** begin **

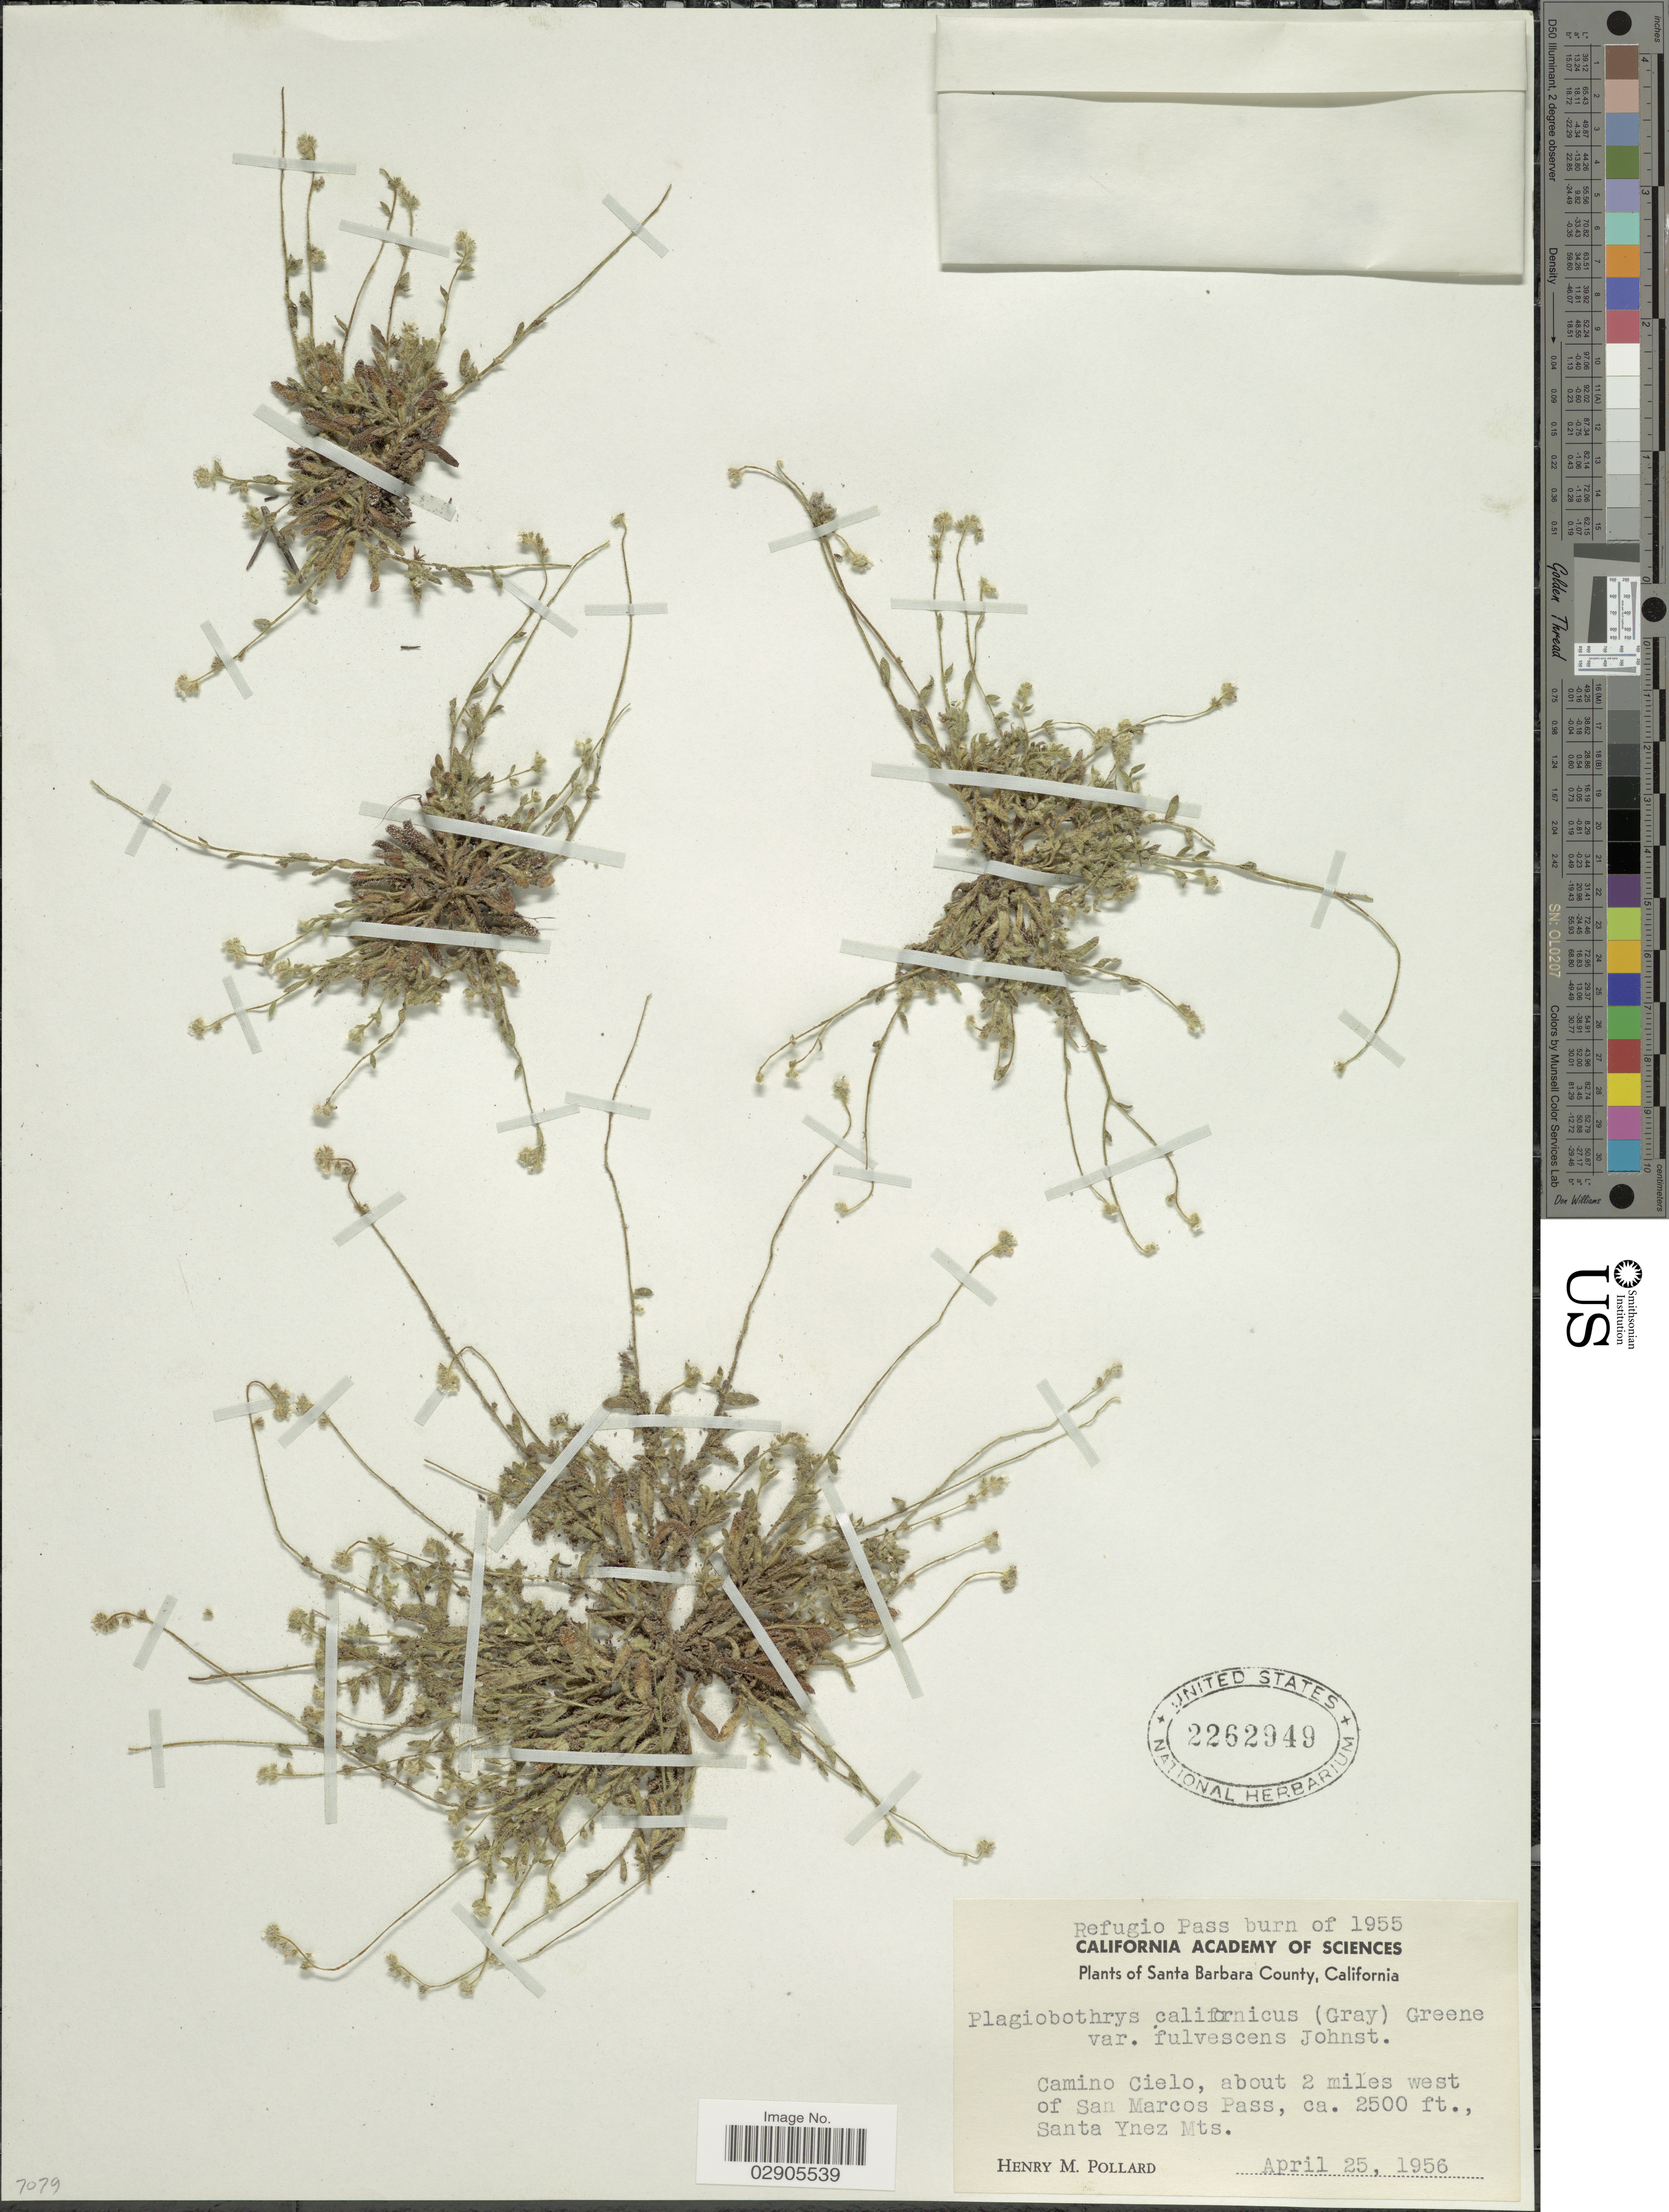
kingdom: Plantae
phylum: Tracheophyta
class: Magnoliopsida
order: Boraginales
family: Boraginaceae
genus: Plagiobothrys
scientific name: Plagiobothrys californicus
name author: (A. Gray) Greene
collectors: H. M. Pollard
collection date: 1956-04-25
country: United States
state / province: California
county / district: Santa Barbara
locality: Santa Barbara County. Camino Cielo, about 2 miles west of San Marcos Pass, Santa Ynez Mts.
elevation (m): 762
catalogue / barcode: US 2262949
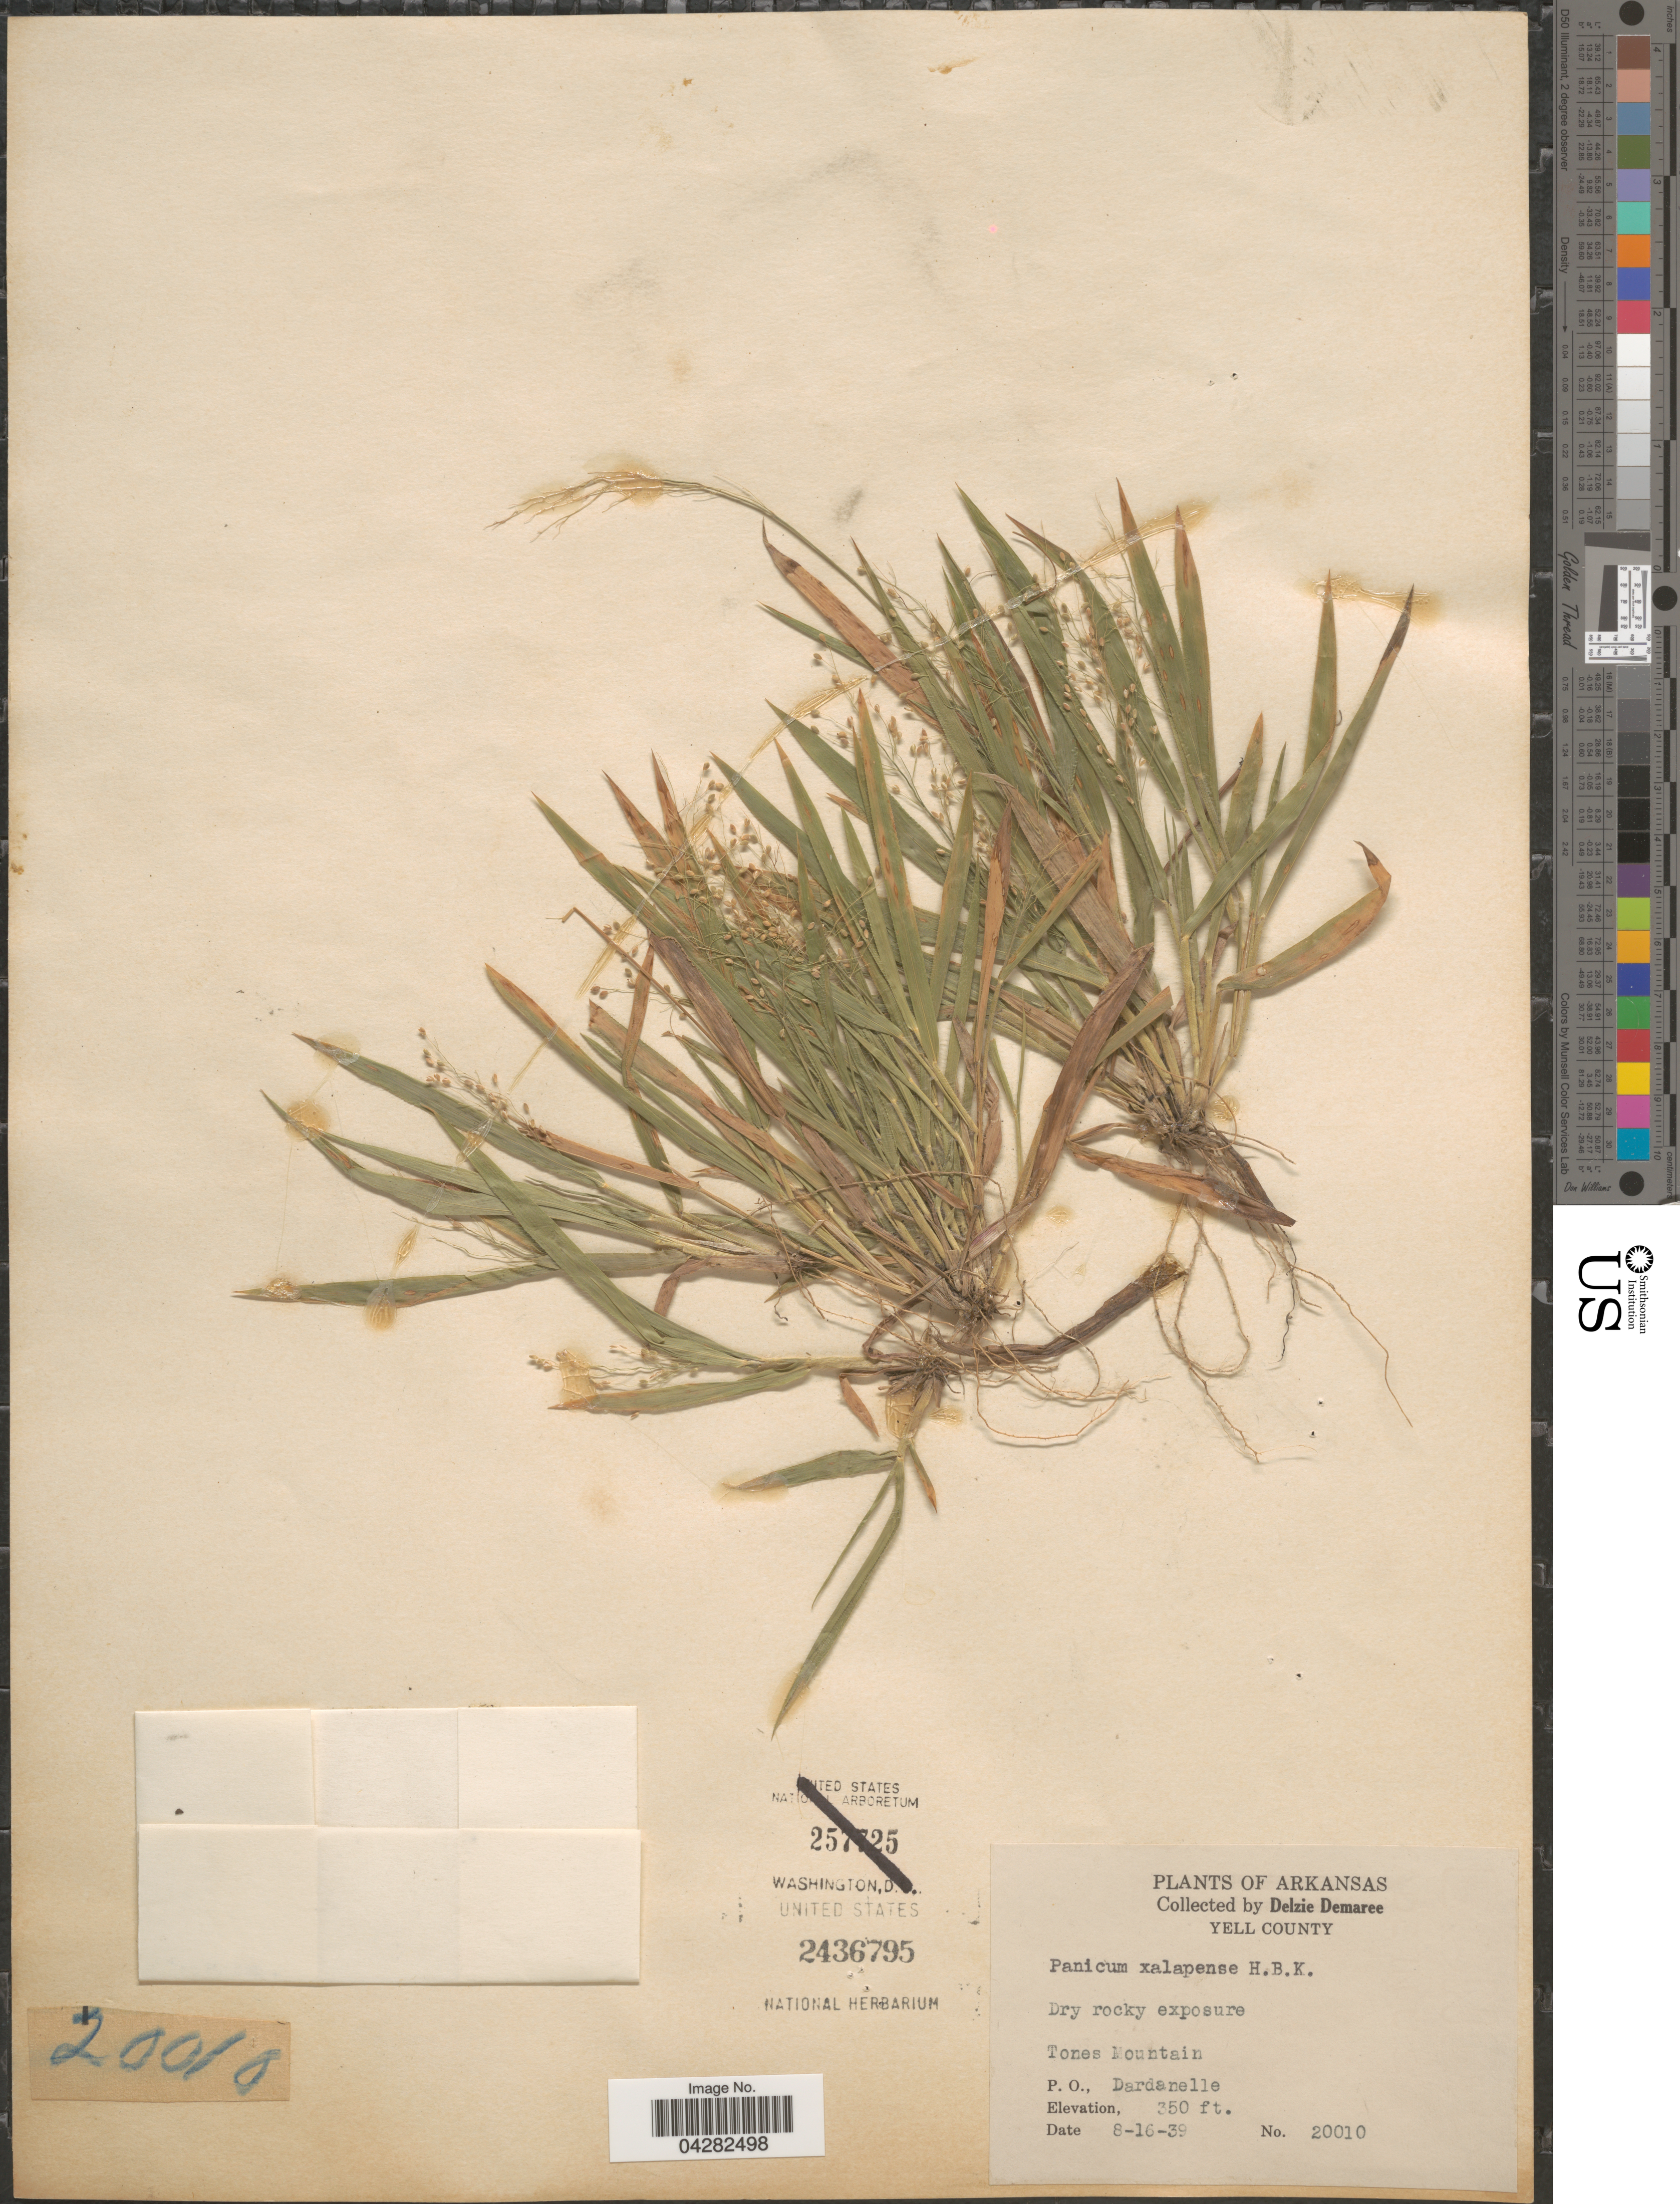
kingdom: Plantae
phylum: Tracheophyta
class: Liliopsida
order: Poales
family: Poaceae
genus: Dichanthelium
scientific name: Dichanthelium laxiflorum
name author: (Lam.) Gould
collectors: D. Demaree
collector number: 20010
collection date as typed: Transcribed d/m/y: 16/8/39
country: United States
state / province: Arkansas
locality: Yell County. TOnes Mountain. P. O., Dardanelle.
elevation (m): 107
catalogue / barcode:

** end **

### What you have to do
Reproduce the whole listing above line for line, without changing any wording, spelling, or punctuation, and omit the picture markers.

### Result of the task
kingdom: Plantae
phylum: Tracheophyta
class: Magnoliopsida
order: Boraginales
family: Boraginaceae
genus: Plagiobothrys
scientific name: Plagiobothrys californicus
name author: (A. Gray) Greene
collectors: H. M. Pollard
collection date: 1956-04-25
country: United States
state / province: California
county / district: Santa Barbara
locality: Santa Barbara County. Camino Cielo, about 2 miles west of San Marcos Pass, Santa Ynez Mts.
elevation (m): 762
catalogue / barcode: US 2262949
kingdom: Plantae
phylum: Tracheophyta
class: Liliopsida
order: Poales
family: Poaceae
genus: Dichanthelium
scientific name: Dichanthelium laxiflorum
name author: (Lam.) Gould
collectors: D. Demaree
collector number: 20010
collection date as typed: Transcribed d/m/y: 16/8/39
country: United States
state / province: Arkansas
locality: Yell County. TOnes Mountain. P. O., Dardanelle.
elevation (m): 107
catalogue / barcode:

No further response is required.